Frodo smiled slightly.  "Because he saved my life?  He did, you know. I would have drowned if he hadn't dragged me out of the water.  Or because he became my brother?"

Sam stared at him in silence, and Frodo went to sit by him.

"I grew up without brothers or sisters, and then I came to live with Bilbo.  He adopted me, made me his heir, but you adopted me, too, Sam.  You came to the door the very first morning I was here; you took my hand and led me round the garden as if you'd known me all your life."

"It felt as if I had," Sam muttered, and Frodo nodded. 

"Yes. I felt as if I had found a little brother.  You made Bag End seem like home to me, right from the start."

"And this orc, this – Canohando? How is he your brother?"

"Well –" Frodo made a wry face.  "He certainly didn't make me feel at home!  I was afraid he might slay me at first –"  Sam looked up sharply, opening his mouth to speak.  "But he didn't, Sam!  He saved my life, when Yarga tried to kill me.  And later, much later, he offered me his friendship. His brotherhood."

Frodo held out his hand, revealing a white scar that cut diagonally across his palm.  Sam reached out and traced it with his finger, disgust written plain on his face.

"You made yourself blood-kin to an orc, Frodo?  To an orc?"

"To an orc, yes, Sam.  So I have another brother now, or are you going to disown me?"

Sam stared into Frodo's face, and slowly his old eyes filled with tears.  He shook his head.  "No, I won't disown you, Mr. Frodo.  No matter what you did, I couldn't never do that."  He bowed his head, and Frodo took his hand between both of his.

"What is it, old lad?" he asked, but Sam shook his head again without answering.

"Sam?"  An idea struck Frodo – it seemed ridiculous, after all they had been through together, but was it possible that Sam was jealous?  "Sam?  We're brothers already;  you're closer to me than Canohando could ever be.  But – would you make yourself blood-kin to me, even now?"
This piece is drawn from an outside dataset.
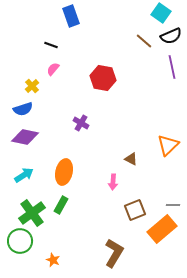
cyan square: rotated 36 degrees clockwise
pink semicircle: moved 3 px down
Sam looked up at that, his lips twitching into a crooked grin.  "A little old for that game, aren't we?  No, you're right: we've been brothers all along, ever since we were lads, though I can't say I ever thought about it in just those terms. Cutting our hands won't make it no more real than it is already, and we're just as likely to drip blood on the carpet." 
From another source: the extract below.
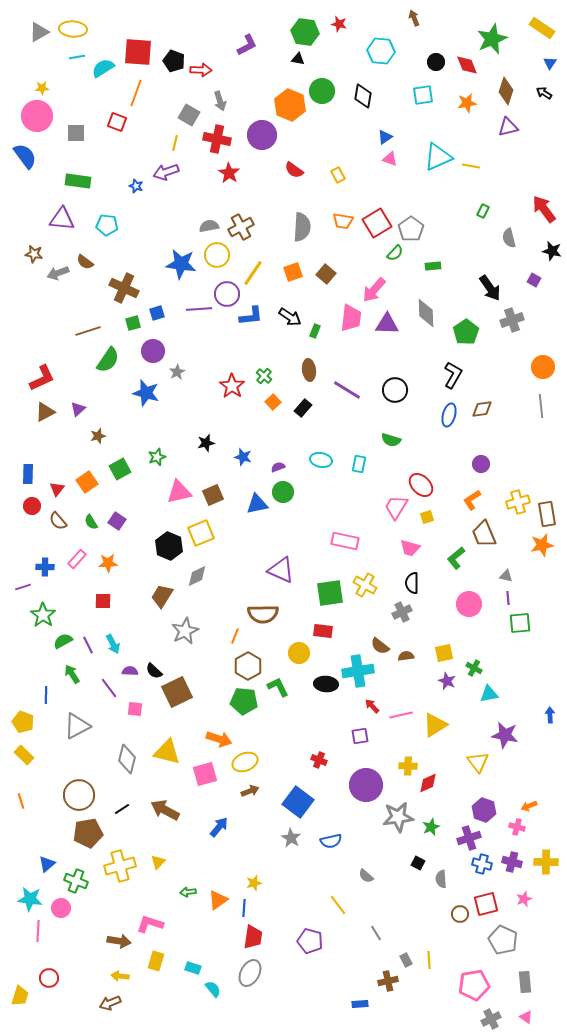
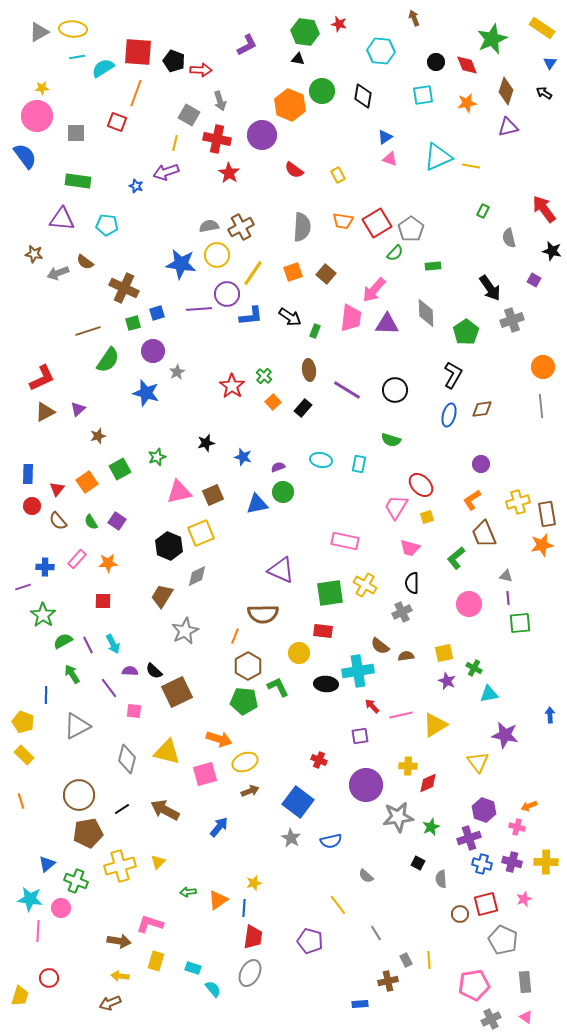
pink square at (135, 709): moved 1 px left, 2 px down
Frodo laughed until tears ran down his face, finally leaning back in his chair when his mirth was spent, and his eyes were warm with affection.  "That's what I've missed, all those years away – you'll follow me to the Crack of Doom when I need you, but you'll spare a thought for the state of the carpet!  Plain hobbit sense – Sam, I am so glad to be home!"

Sam smiled.  "Just pour me another cup of that tea, will you, Mr. Frodo?  You're closer."